Senior Safety Scientist Job Description
The Senior Safety Scientist role is a key focus on drug safety, evaluation, and risk-management. The successful candidate will lead the safety scientists in developing signal detection practices and provide leadership for both the Global Drug Safety Platform (GDSP) group and external departments regarding signal detection, signal evaluation, and risk management.
Responsibilities include monitoring and evaluating safety profiles for allocated products, coordination and administration of the signal detection team, and supporting documentation. The Sr.

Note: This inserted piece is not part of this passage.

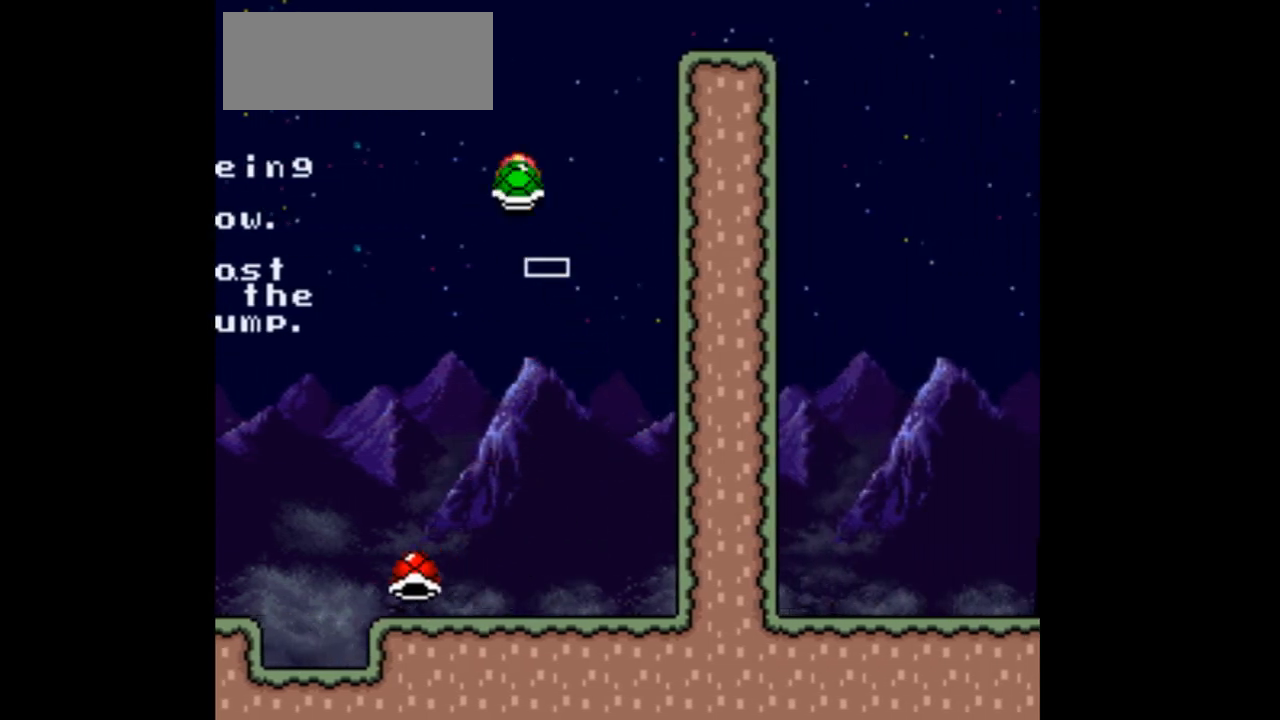
{"buttons": ["B", "Y", "DPAD_RIGHT"], "events": [[100, "Y", "up"], [233, "Y", "down"]]}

Safety Scientist will focus on post-marketing data but will include clinical development molecules as required.
Main Responsibilities:
* Develop fit-for-purpose and appropriate signal detection strategies for assigned products utilizing various techniques and detection thresholds based on molecule characteristics.
* Partner with the assigned product Medical Director GDSP to ensure accurate and compliant safety documentation.
* Develop and maintain an understanding of the safety profile of assigned product(s) and understand the indication disease background and epidemiology.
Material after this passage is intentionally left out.